DETROIT Auto industry cutbacks, double-digit unemployment and one of the nation's highest home foreclosure rates have left Detroit with a dreary economic future.
Now, a mayoral text-messaging sex scandal, federal investigation into a City Council-approved $47 million sludge recycling deal, and poorly run and deficit-plagued public school system have dashed inroads toward respect and reopened Detroit to outside ridicule.
"When we're out doing business and trying to get customers we sometimes get asked 'You're from Detroit? What's going on there?"' Compuware Corp. senior vice president Jason Vines said. "As taxpayers and residents, it has to be disheartening. When your city is used as a public joke, it's not good."
Like most major cities, Detroit is no stranger to scandal. Former City Council members, and even a police chief, have been indicted, arrested or imprisoned.
But the current political crisis threatens to bury the city deeper in an economic grave.
While the mayoral text-messaging scandal has been going on since the end of January, the past week alone has brought a new round of bad news for the city.
On Monday, the same day the sludge contract probe was making headlines, the City Council voted down a plan that would have led to the sale of Detroit's half of the Detroit-Windsor commuter tunnel and averted layoffs of 1,300 city workers. On Tuesday, the council did an about-face and approved the plan to set up a tunnel authority to run the U.S.-Canada border crossing. The city will get $65 million under the deal to fill its budget deficit.
Also on Monday, the Detroit Board of Education approved a school district budget that calls for laying off 518 teachers and 900 other staffers this summer. The 106,000-student district gave pink slips to 300 other teachers earlier this year.
Monday also was the day Council President Ken Cockrel Jr. told colleagues he had been questioned in the sludge contract probe. Federal authorities are looking into a contract with Houston-based waste hauler Synagro Technologies that the City Council approved by a 5-4 vote last November.

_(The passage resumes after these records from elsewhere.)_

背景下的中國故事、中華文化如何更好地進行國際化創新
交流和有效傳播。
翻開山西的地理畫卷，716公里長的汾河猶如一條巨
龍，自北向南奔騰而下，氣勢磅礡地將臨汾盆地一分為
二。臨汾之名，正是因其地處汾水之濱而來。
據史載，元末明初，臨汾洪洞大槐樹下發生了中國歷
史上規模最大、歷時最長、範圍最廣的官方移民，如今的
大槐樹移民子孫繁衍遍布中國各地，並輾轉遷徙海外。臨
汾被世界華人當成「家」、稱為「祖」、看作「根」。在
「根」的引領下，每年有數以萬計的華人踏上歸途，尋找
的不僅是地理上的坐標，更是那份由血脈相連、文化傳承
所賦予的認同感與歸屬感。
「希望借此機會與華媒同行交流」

The Detroit Free Press, citing people with knowledge of the investigation that it didn't name, has reported that the investigation involves four council members, staffers, City Hall employees and people outside city government. No one has been charged, but Cockrel's chief of staff resigned last week. The Free Press and The Detroit News said he was videotaped accepting cash from a now-suspended Synagro official.
The probe into the sludge deal only adds to investor skepticism about Detroit, Mackinac Center for Public Policy analyst Michael D. LaFaive said.
"It's got to raise the question: Where will the next curve ball come from?" LaFaive said. "Reports suggest this is an expanding corruption investigation. So where will it expand next?"
The U.S. attorney's office and FBI officials won't comment on the probe, but one other council member and a former consultant to another say they have met with investigators.
Political consultant Sam Riddle Jr. said he met with the FBI at the agency's request in early June. Riddle had been a spokesman for Council President Pro Tem Monica Conyers.
Councilwoman Sheila Cockrel voluntarily met with investigators Monday. She and Ken Cockrel have said they are not targets of the probe. Riddle said he has done nothing wrong.
"With the body slams this city has taken over and over and over again, this is really profoundly unfortunate," Sheila Cockrel told The Associated Press.
Less than two years ago, Mayor Kwame Kilpatrick basking in the glow from Detroit's impressive hosting of Major League Baseball's 2005 All-Star Game and the 2006 NFL Super Bowl seemed to be a rising political star in the Democratic party. He proudly announced planned upscale condo developments along the long-neglected riverfront and updates to downtown buildings.
But in late January, excerpts of sexually explicit text messages were published by the Free Press and pointed to an extramarital relationship between Kilpatrick and then-Chief of Staff Christine Beatty. Those messages left on Beatty's city-issued pager contradicted testimony the two had given during a 2007 police whistle-blowers' trial.
Kilpatrick and Beatty were charged in March with perjury, misconduct and obstruction of justice. They are accused of lying about having an intimate relationship and about their roles in the firing of a police official. Both have denied any wrongdoing.
A fractured City Council then went on the offensive against the beleaguered mayor, accusing Kilpatrick of violating the city charter by not revealing a confidentiality agreement linked to an $8.4 million settlement in the whistle-blower case. The council has asked Gov. Jennifer Granholm, a fellow Democrat, to remove Kilpatrick for misconduct and is continuing its own forfeiture of office efforts.
Even Granholm appears weary of Detroit's embarrassments.
"Detroit is our big city. And to the extent that it's facing these tremendous challenges ... it's not good for Michigan," she told reporters this week.
And the Synagro deal is only one of at least two federal investigations into public corruption.
Authorities also have been delving into $45 million in unauthorized contracts through the school district's risk management office.
The district has filed suit to get that money back, school board member Joyce Hayes-Giles said.
"It has taken many years for the district to get in the shape it's in now," she said. "We are trying to fix what is wrong.
"Lately in our city and schools, people are looking for people to blame, and the politicians have a lot to bear when it comes to being accountable for what is happening here."